The regulatory context arises from the historical framework of the Softwood Lumber Agreement between Canada and the United States, known as the 2006 Softwood Lumber Agreement (2006 SLA), which governed export charges and volume restraints on Canadian softwood lumber shipments to the United States. The agreement entered into force in 2006, was extended in 2013, and ultimately expired in October 2015. It included a standstill provision that temporarily prevented the United States from launching new trade actions for a limited period after expiry, which ended in 2016. Following the expiration, the United States initiated anti-dumping and countervailing duty investigations in 2016, leading to the imposition of duties beginning in 2017, that continue to affect trade relations. Disputes have since been pursued through international mechanisms, including the World Trade Organization (WTO), the North American Free Trade Agreement (NAFTA), and its successor the Canada-United States-Mexico Agreement (CUSMA).

The objective of the Repealing Regulations is to formally remove three outdated regulatory instruments that no longer have legal or practical effect due to the expiry of the underlying trade framework.
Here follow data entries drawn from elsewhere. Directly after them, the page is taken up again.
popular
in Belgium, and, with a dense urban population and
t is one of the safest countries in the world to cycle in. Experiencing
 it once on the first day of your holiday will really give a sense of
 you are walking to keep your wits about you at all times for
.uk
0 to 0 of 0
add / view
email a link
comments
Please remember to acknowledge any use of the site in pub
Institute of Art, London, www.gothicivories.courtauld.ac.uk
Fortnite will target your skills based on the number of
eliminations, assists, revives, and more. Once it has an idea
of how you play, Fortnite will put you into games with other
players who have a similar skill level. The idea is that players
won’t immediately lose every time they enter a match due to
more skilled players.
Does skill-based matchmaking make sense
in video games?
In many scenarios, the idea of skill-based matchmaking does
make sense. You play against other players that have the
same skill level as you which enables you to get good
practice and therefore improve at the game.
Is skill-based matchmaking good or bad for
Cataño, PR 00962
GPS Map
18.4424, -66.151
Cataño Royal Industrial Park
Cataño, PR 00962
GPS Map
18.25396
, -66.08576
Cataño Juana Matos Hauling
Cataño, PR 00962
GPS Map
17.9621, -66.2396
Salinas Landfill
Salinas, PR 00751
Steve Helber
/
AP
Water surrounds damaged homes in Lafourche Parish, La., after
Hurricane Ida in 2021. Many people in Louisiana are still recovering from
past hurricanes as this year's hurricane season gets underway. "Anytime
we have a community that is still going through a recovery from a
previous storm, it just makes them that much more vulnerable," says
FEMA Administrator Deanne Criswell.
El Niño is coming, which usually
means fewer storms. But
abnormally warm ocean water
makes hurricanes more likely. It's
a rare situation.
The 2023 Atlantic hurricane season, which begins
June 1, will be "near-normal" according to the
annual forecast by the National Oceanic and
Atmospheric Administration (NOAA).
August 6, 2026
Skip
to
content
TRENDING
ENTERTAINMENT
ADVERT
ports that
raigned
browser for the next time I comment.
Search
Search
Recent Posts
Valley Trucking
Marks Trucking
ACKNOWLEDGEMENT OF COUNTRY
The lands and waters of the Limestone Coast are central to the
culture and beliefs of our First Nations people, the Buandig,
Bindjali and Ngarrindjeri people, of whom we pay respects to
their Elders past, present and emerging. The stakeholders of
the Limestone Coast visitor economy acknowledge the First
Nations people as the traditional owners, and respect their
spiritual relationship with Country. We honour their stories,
By repealing these regulations, the Government of Canada ensures coherence within the federal regulatory system, reduces unnecessary complexity, and eliminates potential ambiguity regarding the application of export charge and volume restraint mechanisms that are no longer in force. The repeal also aligns with the Cabinet Directive on Regulation, which requires departments to maintain a regulatory stock that is efficient, relevant, and periodically reviewed for obsolescence. Although exporters of softwood lumber must still comply with export permitting requirements under the Export and Import Permits Act and associated regulations, they are no longer subject to export charges or quotas linked to the defunct agreement.

This regulatory amendment results from coordinated reviews conducted by the Canada Revenue Agency and Global Affairs Canada aimed at identifying obsolete or spent statutory instruments within the federal regulatory stock. The analysis determined that the three regulations repealed under SOR/2026-69 have no current operational effect, as the export charge and volume restraint mechanisms associated with Softwood Lumber Export Charge Act 2006 are no longer in use.